§ **What is required**
Can you reproduce the text of every entry below word for word, leaving out the pictures?

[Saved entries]
====
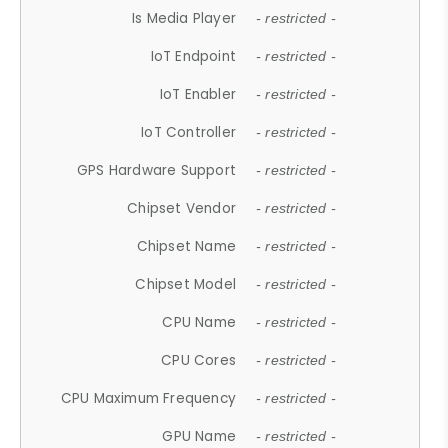
Is Media Player
- restricted -
IoT Endpoint
- restricted -
IoT Enabler
- restricted -
IoT Controller
- restricted -
GPS Hardware Support
- restricted -
Chipset Vendor
- restricted -
Chipset Name
- restricted -
Chipset Model
- restricted -
CPU Name
- restricted -
CPU Cores
- restricted -
CPU Maximum Frequency
- restricted -
GPU Name
- restricted -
====
§ **Answer section**
Is Media Player
- restricted -
IoT Endpoint
- restricted -
IoT Enabler
- restricted -
IoT Controller
- restricted -
GPS Hardware Support
- restricted -
Chipset Vendor
- restricted -
Chipset Name
- restricted -
Chipset Model
- restricted -
CPU Name
- restricted -
CPU Cores
- restricted -
CPU Maximum Frequency
- restricted -
GPU Name
- restricted -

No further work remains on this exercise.